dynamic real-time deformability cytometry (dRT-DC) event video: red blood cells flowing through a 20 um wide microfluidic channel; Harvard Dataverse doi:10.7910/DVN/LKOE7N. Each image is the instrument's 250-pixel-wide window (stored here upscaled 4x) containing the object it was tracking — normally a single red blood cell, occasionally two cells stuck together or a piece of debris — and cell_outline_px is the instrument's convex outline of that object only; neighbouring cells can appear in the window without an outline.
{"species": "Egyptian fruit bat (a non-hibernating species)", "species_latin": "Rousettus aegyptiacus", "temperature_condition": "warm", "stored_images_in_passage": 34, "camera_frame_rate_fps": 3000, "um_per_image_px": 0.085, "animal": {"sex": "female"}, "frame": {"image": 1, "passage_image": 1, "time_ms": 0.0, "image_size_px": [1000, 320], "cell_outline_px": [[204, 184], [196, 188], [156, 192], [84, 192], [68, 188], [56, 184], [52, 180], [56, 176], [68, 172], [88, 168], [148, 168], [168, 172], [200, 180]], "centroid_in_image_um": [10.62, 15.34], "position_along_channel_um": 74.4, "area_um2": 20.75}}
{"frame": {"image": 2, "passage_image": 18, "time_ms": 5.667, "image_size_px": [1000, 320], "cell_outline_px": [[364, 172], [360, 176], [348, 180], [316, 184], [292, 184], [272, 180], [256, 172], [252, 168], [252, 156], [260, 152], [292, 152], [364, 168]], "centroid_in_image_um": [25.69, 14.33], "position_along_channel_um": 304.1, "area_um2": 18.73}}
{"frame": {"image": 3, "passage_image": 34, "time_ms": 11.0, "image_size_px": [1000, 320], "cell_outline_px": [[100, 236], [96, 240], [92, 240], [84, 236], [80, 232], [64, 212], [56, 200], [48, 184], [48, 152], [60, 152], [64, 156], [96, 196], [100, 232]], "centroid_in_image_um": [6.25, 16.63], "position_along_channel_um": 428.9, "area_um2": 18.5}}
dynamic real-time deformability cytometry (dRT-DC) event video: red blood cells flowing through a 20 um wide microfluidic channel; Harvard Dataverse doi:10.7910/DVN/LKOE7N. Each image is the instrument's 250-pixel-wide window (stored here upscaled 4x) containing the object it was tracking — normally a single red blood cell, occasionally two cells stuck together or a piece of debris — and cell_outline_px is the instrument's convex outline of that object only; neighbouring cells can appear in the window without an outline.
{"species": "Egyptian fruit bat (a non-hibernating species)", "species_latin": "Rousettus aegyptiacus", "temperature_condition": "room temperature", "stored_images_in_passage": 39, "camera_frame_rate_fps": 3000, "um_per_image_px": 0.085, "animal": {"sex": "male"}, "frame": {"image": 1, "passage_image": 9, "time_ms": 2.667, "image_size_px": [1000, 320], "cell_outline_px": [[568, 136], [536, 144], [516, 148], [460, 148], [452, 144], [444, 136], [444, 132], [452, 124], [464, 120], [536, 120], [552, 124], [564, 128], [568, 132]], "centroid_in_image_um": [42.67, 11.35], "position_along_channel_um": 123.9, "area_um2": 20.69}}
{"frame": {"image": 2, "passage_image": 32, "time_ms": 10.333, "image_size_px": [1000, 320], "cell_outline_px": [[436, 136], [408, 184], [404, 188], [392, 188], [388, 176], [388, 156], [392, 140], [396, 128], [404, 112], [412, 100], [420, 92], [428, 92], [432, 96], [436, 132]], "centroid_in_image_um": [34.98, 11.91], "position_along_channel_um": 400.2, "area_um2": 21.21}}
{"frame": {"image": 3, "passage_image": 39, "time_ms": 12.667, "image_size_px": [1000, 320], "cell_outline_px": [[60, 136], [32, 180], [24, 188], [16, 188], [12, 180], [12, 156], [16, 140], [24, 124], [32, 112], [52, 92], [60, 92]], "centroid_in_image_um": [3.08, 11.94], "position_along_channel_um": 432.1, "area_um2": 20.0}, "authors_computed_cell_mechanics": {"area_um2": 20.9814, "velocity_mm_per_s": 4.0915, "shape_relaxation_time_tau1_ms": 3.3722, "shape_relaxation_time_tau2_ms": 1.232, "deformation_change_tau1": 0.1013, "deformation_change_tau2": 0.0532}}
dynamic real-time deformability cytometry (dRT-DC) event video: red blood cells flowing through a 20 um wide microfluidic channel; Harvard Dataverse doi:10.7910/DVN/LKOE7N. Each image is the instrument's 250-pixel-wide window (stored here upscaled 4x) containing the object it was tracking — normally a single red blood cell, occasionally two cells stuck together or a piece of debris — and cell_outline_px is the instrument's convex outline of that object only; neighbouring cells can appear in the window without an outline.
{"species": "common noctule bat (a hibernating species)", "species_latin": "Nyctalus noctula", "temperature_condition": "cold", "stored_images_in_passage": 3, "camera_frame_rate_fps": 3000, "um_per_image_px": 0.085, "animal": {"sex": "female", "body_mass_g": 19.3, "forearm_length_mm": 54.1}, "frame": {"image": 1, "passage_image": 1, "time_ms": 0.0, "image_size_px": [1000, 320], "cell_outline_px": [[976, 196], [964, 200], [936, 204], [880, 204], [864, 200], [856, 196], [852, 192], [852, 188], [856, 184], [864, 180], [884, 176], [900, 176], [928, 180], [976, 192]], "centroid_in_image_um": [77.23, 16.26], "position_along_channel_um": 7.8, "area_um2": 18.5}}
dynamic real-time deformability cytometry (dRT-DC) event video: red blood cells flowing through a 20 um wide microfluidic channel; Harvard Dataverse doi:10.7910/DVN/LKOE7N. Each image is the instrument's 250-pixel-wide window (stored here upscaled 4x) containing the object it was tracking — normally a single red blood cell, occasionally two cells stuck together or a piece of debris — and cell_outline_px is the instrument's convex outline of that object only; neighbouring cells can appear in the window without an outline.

Exercise details: Write the listing out again, exactly as shown above.

Finished task:
dynamic real-time deformability cytometry (dRT-DC) event video: red blood cells flowing through a 20 um wide microfluidic channel; Harvard Dataverse doi:10.7910/DVN/LKOE7N. Each image is the instrument's 250-pixel-wide window (stored here upscaled 4x) containing the object it was tracking — normally a single red blood cell, occasionally two cells stuck together or a piece of debris — and cell_outline_px is the instrument's convex outline of that object only; neighbouring cells can appear in the window without an outline.
{"species": "Egyptian fruit bat (a non-hibernating species)", "species_latin": "Rousettus aegyptiacus", "temperature_condition": "warm", "stored_images_in_passage": 34, "camera_frame_rate_fps": 3000, "um_per_image_px": 0.085, "animal": {"sex": "female"}, "frame": {"image": 1, "passage_image": 1, "time_ms": 0.0, "image_size_px": [1000, 320], "cell_outline_px": [[204, 184], [196, 188], [156, 192], [84, 192], [68, 188], [56, 184], [52, 180], [56, 176], [68, 172], [88, 168], [148, 168], [168, 172], [200, 180]], "centroid_in_image_um": [10.62, 15.34], "position_along_channel_um": 74.4, "area_um2": 20.75}}
{"frame": {"image": 2, "passage_image": 18, "time_ms": 5.667, "image_size_px": [1000, 320], "cell_outline_px": [[364, 172], [360, 176], [348, 180], [316, 184], [292, 184], [272, 180], [256, 172], [252, 168], [252, 156], [260, 152], [292, 152], [364, 168]], "centroid_in_image_um": [25.69, 14.33], "position_along_channel_um": 304.1, "area_um2": 18.73}}
{"frame": {"image": 3, "passage_image": 34, "time_ms": 11.0, "image_size_px": [1000, 320], "cell_outline_px": [[100, 236], [96, 240], [92, 240], [84, 236], [80, 232], [64, 212], [56, 200], [48, 184], [48, 152], [60, 152], [64, 156], [96, 196], [100, 232]], "centroid_in_image_um": [6.25, 16.63], "position_along_channel_um": 428.9, "area_um2": 18.5}}
dynamic real-time deformability cytometry (dRT-DC) event video: red blood cells flowing through a 20 um wide microfluidic channel; Harvard Dataverse doi:10.7910/DVN/LKOE7N. Each image is the instrument's 250-pixel-wide window (stored here upscaled 4x) containing the object it was tracking — normally a single red blood cell, occasionally two cells stuck together or a piece of debris — and cell_outline_px is the instrument's convex outline of that object only; neighbouring cells can appear in the window without an outline.
{"species": "Egyptian fruit bat (a non-hibernating species)", "species_latin": "Rousettus aegyptiacus", "temperature_condition": "room temperature", "stored_images_in_passage": 39, "camera_frame_rate_fps": 3000, "um_per_image_px": 0.085, "animal": {"sex": "male"}, "frame": {"image": 1, "passage_image": 9, "time_ms": 2.667, "image_size_px": [1000, 320], "cell_outline_px": [[568, 136], [536, 144], [516, 148], [460, 148], [452, 144], [444, 136], [444, 132], [452, 124], [464, 120], [536, 120], [552, 124], [564, 128], [568, 132]], "centroid_in_image_um": [42.67, 11.35], "position_along_channel_um": 123.9, "area_um2": 20.69}}
{"frame": {"image": 2, "passage_image": 32, "time_ms": 10.333, "image_size_px": [1000, 320], "cell_outline_px": [[436, 136], [408, 184], [404, 188], [392, 188], [388, 176], [388, 156], [392, 140], [396, 128], [404, 112], [412, 100], [420, 92], [428, 92], [432, 96], [436, 132]], "centroid_in_image_um": [34.98, 11.91], "position_along_channel_um": 400.2, "area_um2": 21.21}}
{"frame": {"image": 3, "passage_image": 39, "time_ms": 12.667, "image_size_px": [1000, 320], "cell_outline_px": [[60, 136], [32, 180], [24, 188], [16, 188], [12, 180], [12, 156], [16, 140], [24, 124], [32, 112], [52, 92], [60, 92]], "centroid_in_image_um": [3.08, 11.94], "position_along_channel_um": 432.1, "area_um2": 20.0}, "authors_computed_cell_mechanics": {"area_um2": 20.9814, "velocity_mm_per_s": 4.0915, "shape_relaxation_time_tau1_ms": 3.3722, "shape_relaxation_time_tau2_ms": 1.232, "deformation_change_tau1": 0.1013, "deformation_change_tau2": 0.0532}}
dynamic real-time deformability cytometry (dRT-DC) event video: red blood cells flowing through a 20 um wide microfluidic channel; Harvard Dataverse doi:10.7910/DVN/LKOE7N. Each image is the instrument's 250-pixel-wide window (stored here upscaled 4x) containing the object it was tracking — normally a single red blood cell, occasionally two cells stuck together or a piece of debris — and cell_outline_px is the instrument's convex outline of that object only; neighbouring cells can appear in the window without an outline.
{"species": "common noctule bat (a hibernating species)", "species_latin": "Nyctalus noctula", "temperature_condition": "cold", "stored_images_in_passage": 3, "camera_frame_rate_fps": 3000, "um_per_image_px": 0.085, "animal": {"sex": "female", "body_mass_g": 19.3, "forearm_length_mm": 54.1}, "frame": {"image": 1, "passage_image": 1, "time_ms": 0.0, "image_size_px": [1000, 320], "cell_outline_px": [[976, 196], [964, 200], [936, 204], [880, 204], [864, 200], [856, 196], [852, 192], [852, 188], [856, 184], [864, 180], [884, 176], [900, 176], [928, 180], [976, 192]], "centroid_in_image_um": [77.23, 16.26], "position_along_channel_um": 7.8, "area_um2": 18.5}}
dynamic real-time deformability cytometry (dRT-DC) event video: red blood cells flowing through a 20 um wide microfluidic channel; Harvard Dataverse doi:10.7910/DVN/LKOE7N. Each image is the instrument's 250-pixel-wide window (stored here upscaled 4x) containing the object it was tracking — normally a single red blood cell, occasionally two cells stuck together or a piece of debris — and cell_outline_px is the instrument's convex outline of that object only; neighbouring cells can appear in the window without an outline.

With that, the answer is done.